In another embodiment, as shown at b, stiffening spacers 27 can also be provided in the cavity 19. The spacers 27 keep the upper side 18 of the slat facing the heat radiation and the rear side 25 of the slat facing away from the solar radiation at a distance in order to ensure the cavity 19.

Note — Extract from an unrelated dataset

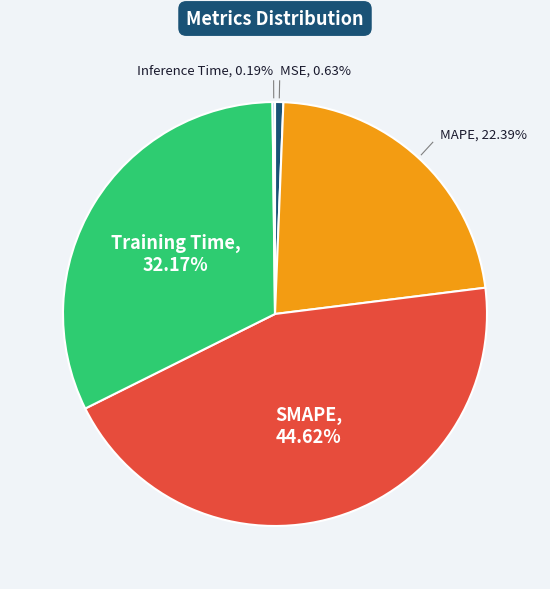

Does any single category account for the majority?

No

In a further embodiment, shown in Figure 5 at c, the cavity 19 is provided with a honeycomb-like structure 28.

Reference symbols

10 buildings

11 Facade attachment

12 Glass facade

13 posts

14 .. 14a rotating slat ■"■ ■ ,,

15 Rotation axis

16 Solar radiation

17 Adjusting device

18 Slat top

19 Cavity

20 baffle plate

21 Breakthrough

22 Water inlet

23 Water drainage 2 4 Thermal insulation

25 Slat back

2 6 Thermal insulation

27 stiffening spacer

28 honeycomb structure

29 Overflow line

Claims (12)

1. Solar collector, consisting of a plurality of slats ( 14) arranged in groups, having a hollow space (19 ) and pivotable about an axis of rotation (15 ) , a water inlet ( 22 ) and a water outlet ( 23 ) are alternately assigned to the axes of rotation ( 14 ), and the water outlet ( 23 ) of one slat ( 14 ) is fluidly connected to the water inlet ( 22 ) of the next adjacent slat ( 14a ). 2. Solar collector according to claim 1, characterized in that the slats ( 14 , 14a . . . 14n ) are rotatably mounted with their axes of rotation ( 15 ) in lateral posts ( 13 ). 3. Solar collector according to claims 1 and 2, characterized in that the lateral posts ( 13 ) are provided with overflow lines ( 29 ) and the overflow lines ( 29 ) are fluidly connected to the water inlets ( 22 ) and water outlets ( 23 ) of the slats ( 14 ). 4. Solar collector according to claims 1 to 3, characterized in that the lateral posts ( 13 ) are filled with thermal insulation material ( 24 ). 5. Solar collector according to claims 1 to 4, characterized in that the surface ( 18 ) of the slats facing the radiation is coated to absorb heat. 6. Solar collector according to claims 1 to 5, characterized in that the rear side of the slats ( 25 ) facing away from the radiation is provided with thermal insulation ( 26 ). 7. Solar collector according to claims 1 to 6, characterized in that baffles ( 20 ) are provided in the cavities ( 19 ) of the rotatable slats ( 14 ). 8. Solar collector according to claims 1 and 7, characterized in that the baffle plates ( 20 ) are provided with openings ( 21 ). 9. Solar collector according to claim 1, characterized in that the lamella surfaces ( 18 , 25 ) are kept at a distance by spacer means ( 20 , 27 , 28 ). 10. Solar collector according to claim 1, characterized in that the cavity ( 19 ) of a lamella ( 14 ) is provided with stiffening spacers ( 27 ). 11. Solar collector according to claim 1, characterized in that the cavity ( 19 ) of a lamella ( 14 ) is provided with a honeycomb-like structure ( 28 ). 12. Solar collector according to claims 1 to 11, characterized in that an adjusting device ( 17 ) is associated with the slats ( 14 ).